Depois, a gente tem um trabalho com a Secretaria de Turismo para levar eventos. Eventos levam pessoas, atraem movimento, então tem que circular também ali naquele centro de cidade um volume maior de pessoas para reativar este comércio. São várias situações e, como eu disse, de várias secretarias que precisam se juntar para fazer uma revitalização desse centro da cidade. 
 
Como a Capital pode se beneficiar com o funcionamento da rota bioceânica?

A vantagem logística de Campo Grande estar quase no centro dessa grande rota é enorme. A gente esteve agora em Loma Plata, no Paraguai, numa reunião que discutia as vantagens e as desvantagens de cada município dentro da rota. E eu entendo que para Campo Grande, esse centro logístico entra de novo como fundamental porque toda essa rota ela vai se basear fortemente na rodovia. 
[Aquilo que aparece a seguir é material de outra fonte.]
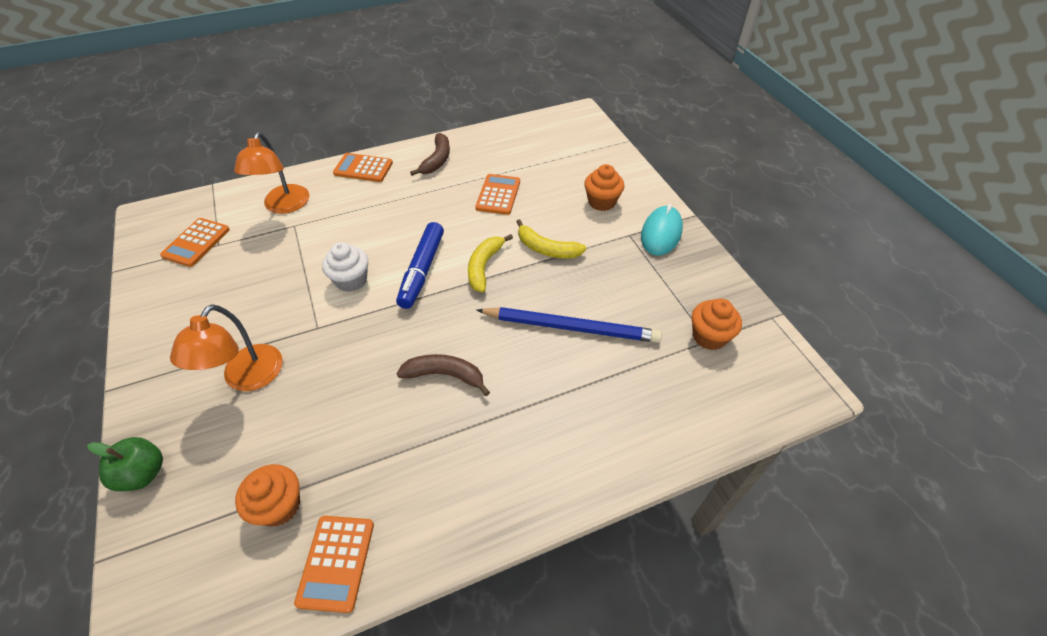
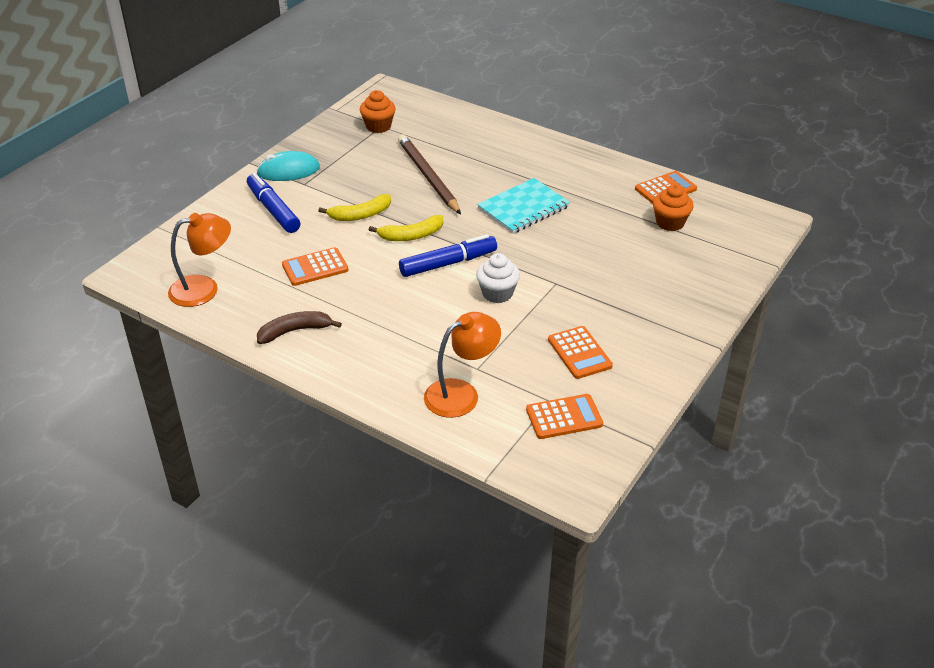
camera: 125 degrees left, 10 degrees down
(143, 473) = (727, 284): green apple -> none
(247, 378) = (628, 288): orange lamp -> orange lamp (204, 289)
(363, 168) = (354, 375): orange calculator -> orange calculator (579, 353)
(445, 375) = (523, 208): brown banana -> turquoise notebook
(546, 249) = (360, 215): yellow banana -> yellow banana turned 75 degrees clockwise
(571, 327) = (428, 177): blue pencil -> brown pencil
(601, 202) = (273, 210): orange cupcake -> blue marker

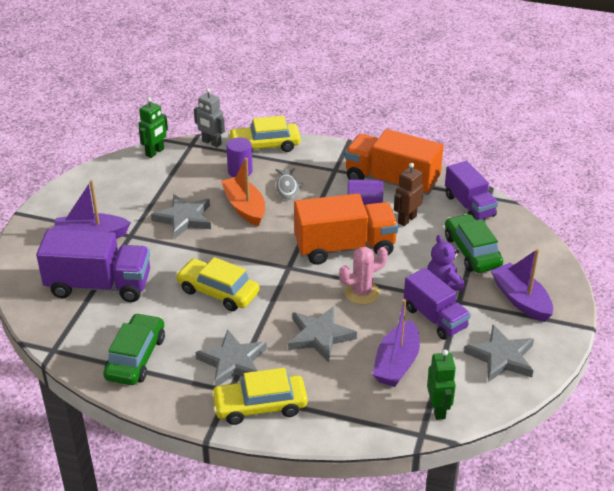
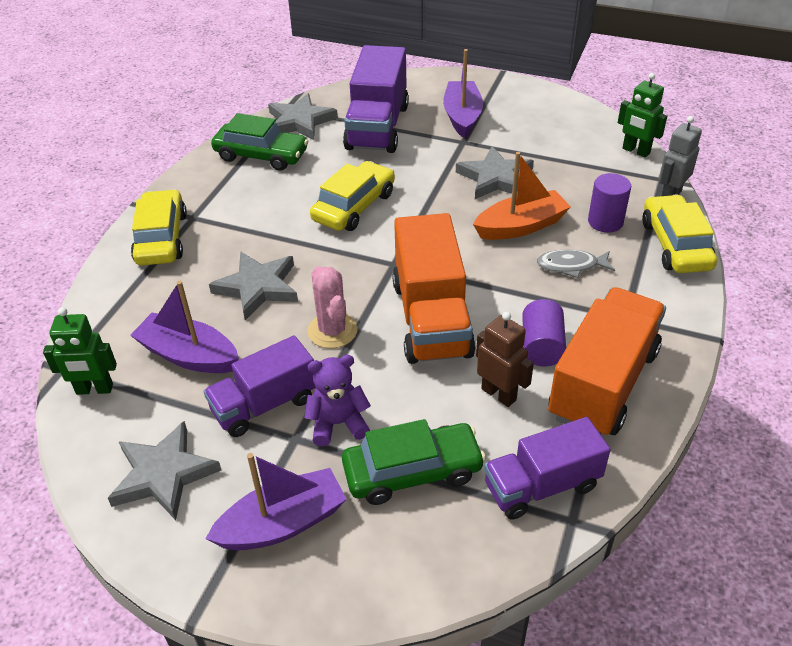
camera: 95 degrees right, 5 degrees up
(233, 362) = (235, 219): grey star -> grey star (300, 121)

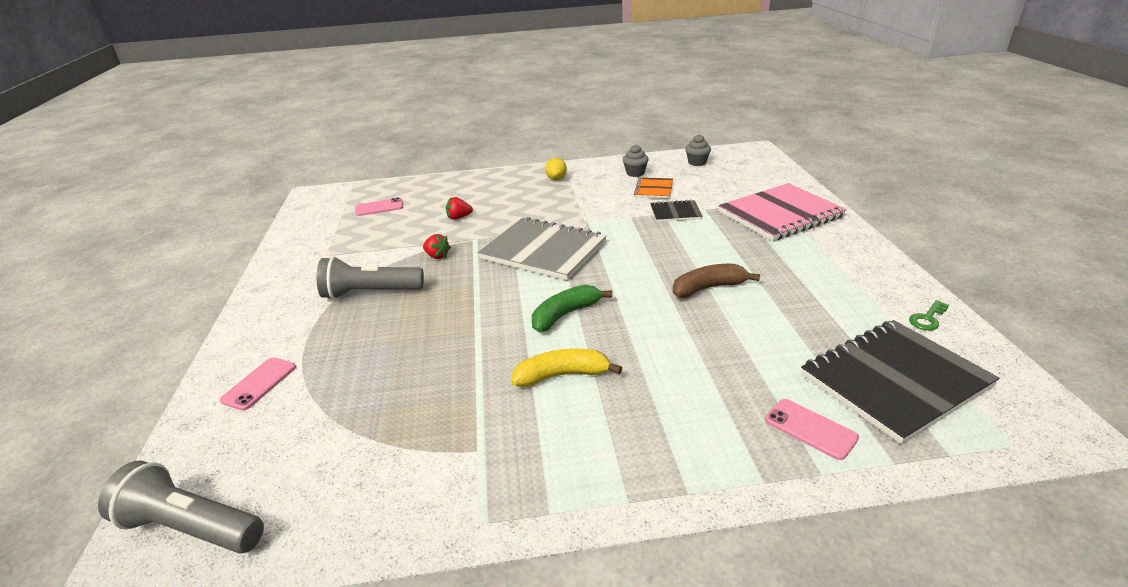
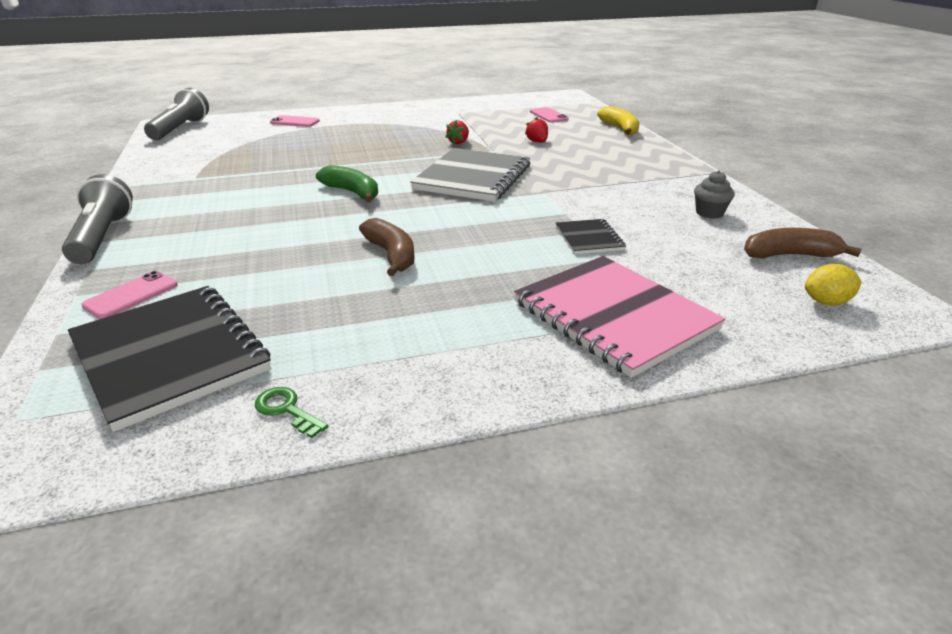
camera: 80 degrees right, 0 degrees up
(370, 293) = (398, 131): grey flashlight -> grey flashlight (102, 237)
(556, 179) = (658, 172): yellow lemon -> yellow lemon (826, 302)
(562, 375) = (263, 196): yellow banana -> yellow banana (620, 129)
(654, 189) = (659, 225): orange notebook -> none
(697, 162) = (789, 255): grey cupcake -> brown banana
Campo Grande vai ser um grande entreposto de passagem de mercadoria, de recebimento de mercadoria. Tenho para mim que nós podemos deixar de ser final de rota, mas meio de distribuição para o Brasil quase todo, tudo que vier do Chile pode ser aqui distribuído para o Brasil todo. Vai ser a capital das oportunidades com certeza e a rota vai ser talvez a maior oportunidade que Campo Grande vai ter em décadas.. 

Como a secretaria tem auxiliado os produtores rurais nesse período de estiagem severa?
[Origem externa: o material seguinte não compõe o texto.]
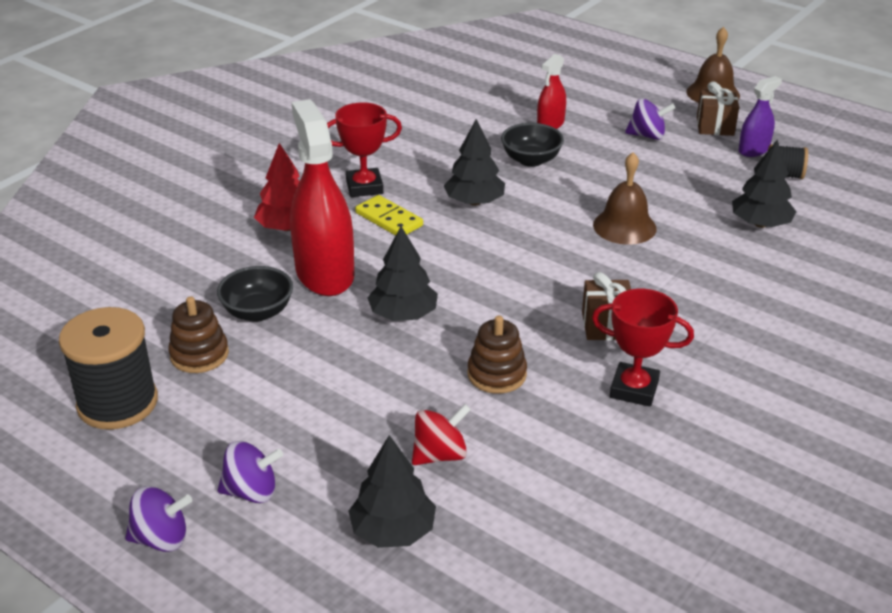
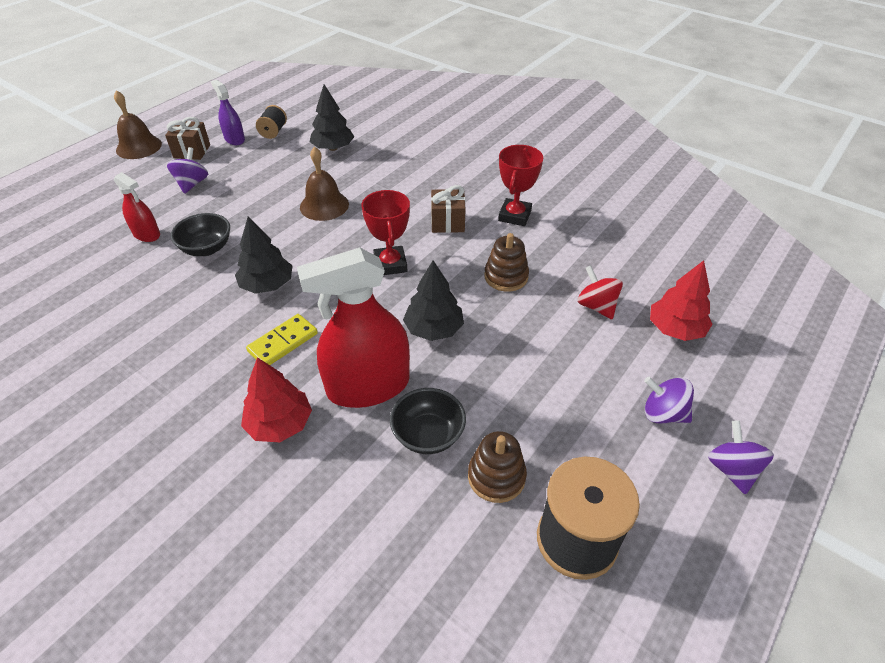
camera: 90 degrees left, 10 degrees up
(251, 491) = (663, 413): purple spinning top -> purple spinning top turned 60 degrees counterclockwise
(364, 187) = (217, 363): red trophy -> red trophy (390, 264)
(393, 531) = (675, 329): black tree -> red tree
 Lutar contra a natureza é sempre um grande problema. A gente está vendo que o Brasil é um país continental, a gente olha para baixo, tá vendo o sul do país inundado, alguns milhares de quilômetros para cima a gente tá vendo o Pantanal pegando fogo por falta de chuva e uma estiagem muito antecipada. De que jeito que a secretaria tem atuado? 
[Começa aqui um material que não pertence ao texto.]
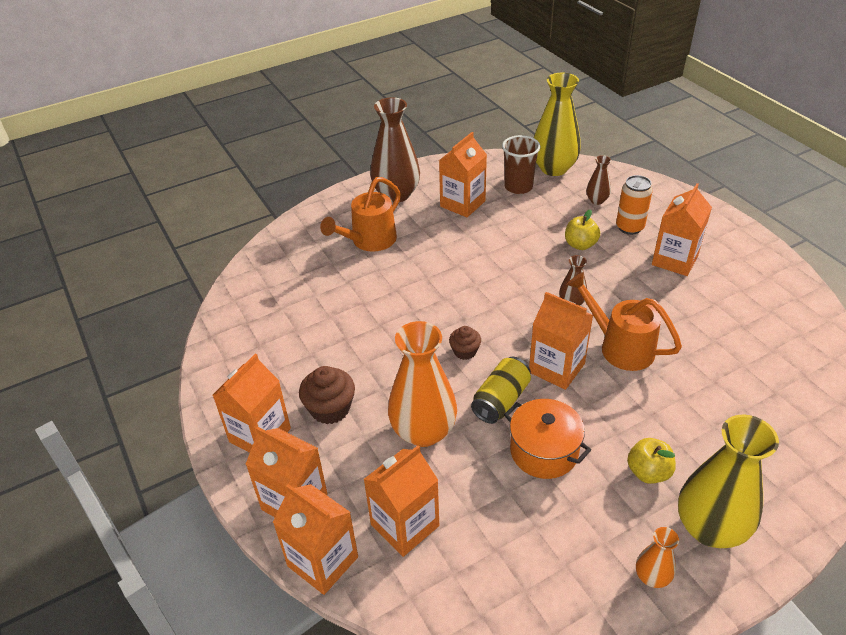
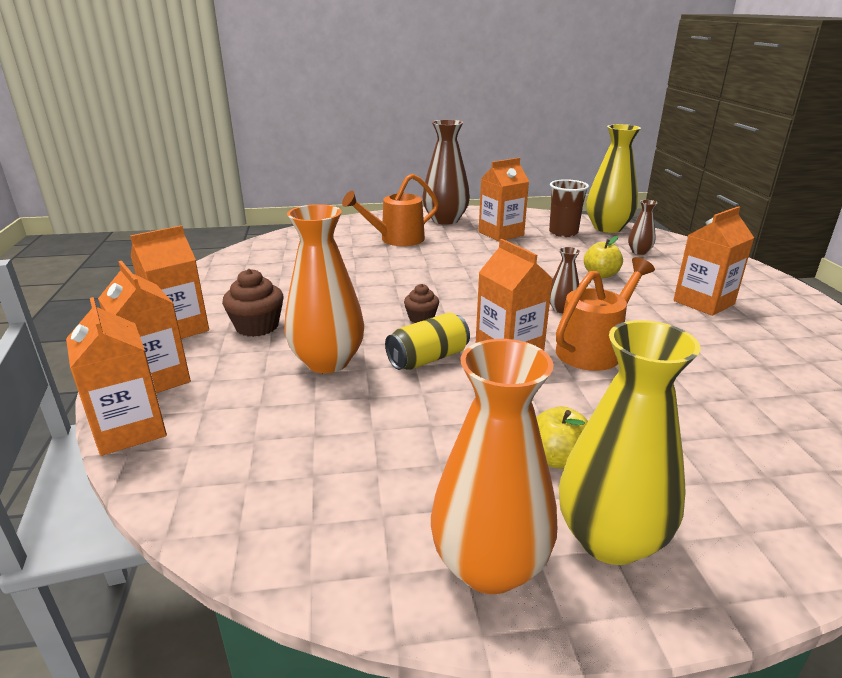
camera: 20 degrees right, 15 degrees down
(405, 525) = (238, 425): orange carton -> none
(544, 451) = (442, 408): orange pot -> none
(619, 346) = (594, 349): orange watering can -> orange watering can turned 75 degrees clockwise
(629, 227) = (664, 273): orange can -> none
(652, 577) = (489, 566): orange vase -> orange vase, size x2.10

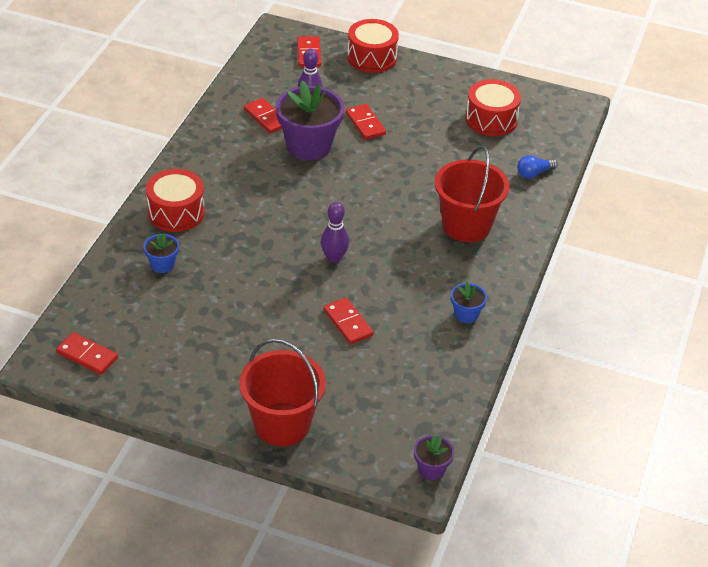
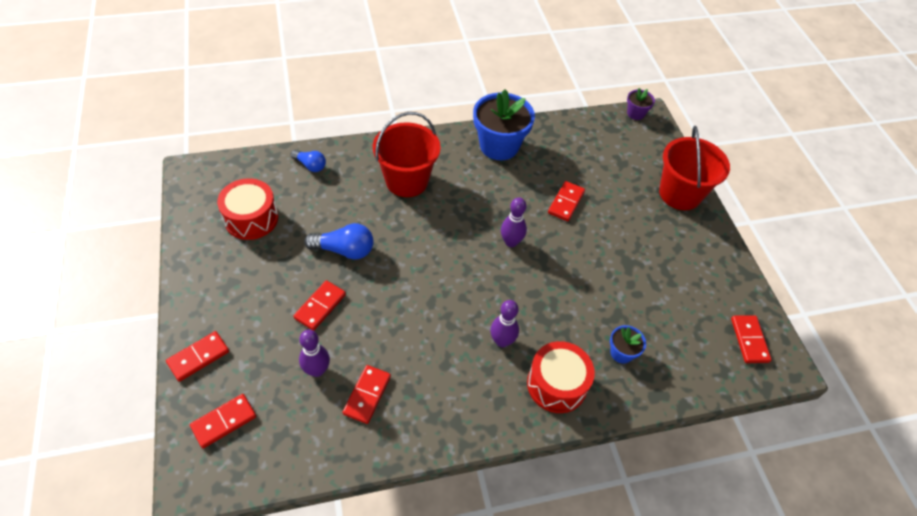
camera: 125 degrees left, 10 degrees up
(242, 202) = (502, 341): none -> purple bowling pin
(309, 146) = (385, 334): purple flower pot -> none
(372, 57) = (198, 357): red drum -> red domino
(412, 156) = (344, 250): none -> blue light bulb
(466, 314) = (499, 146): blue flower pot -> blue flower pot, size x2.09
Primeiro, com orientação a gente precisa capacitar, orientar, mostrar a esse produtor que um período de estiagem é sempre um risco para a sua produção. Depois, a gente está aumentando a frota de maquinário. Tem uma grande emenda da senadora Tereza Cristina que a gente está viabilizando para que a gente possa comprar novos equipamentos.  

Perfil

Ademar Silva Junior 

Ademar Silva Junior é formado em medicina veterinária e especialista em agronegócios. Foi presidente da Federação da Agricultura e Pecuária do Mato Grosso do Sul (Famasul); presidente do Conselho Curador da Fundação Educacional para o Desenvolvimento Rural (Funar); presidente do Conselho Administrativo do Serviço Nacional de Aprendizagem Rural (Senar/MS) e vice-presidente de Finanças da Confederação de Agricultura e Pecuária do Brasil (CNA). Ele também foi presidente da Anater, secretário-adjunto da Secretaria de Meio Ambiente, Desenvolvimento, Ciência, Tecnologia e Inovação (Semadesc) e diretor-presidente da Fundação do Trabalho de MS (Funtrab).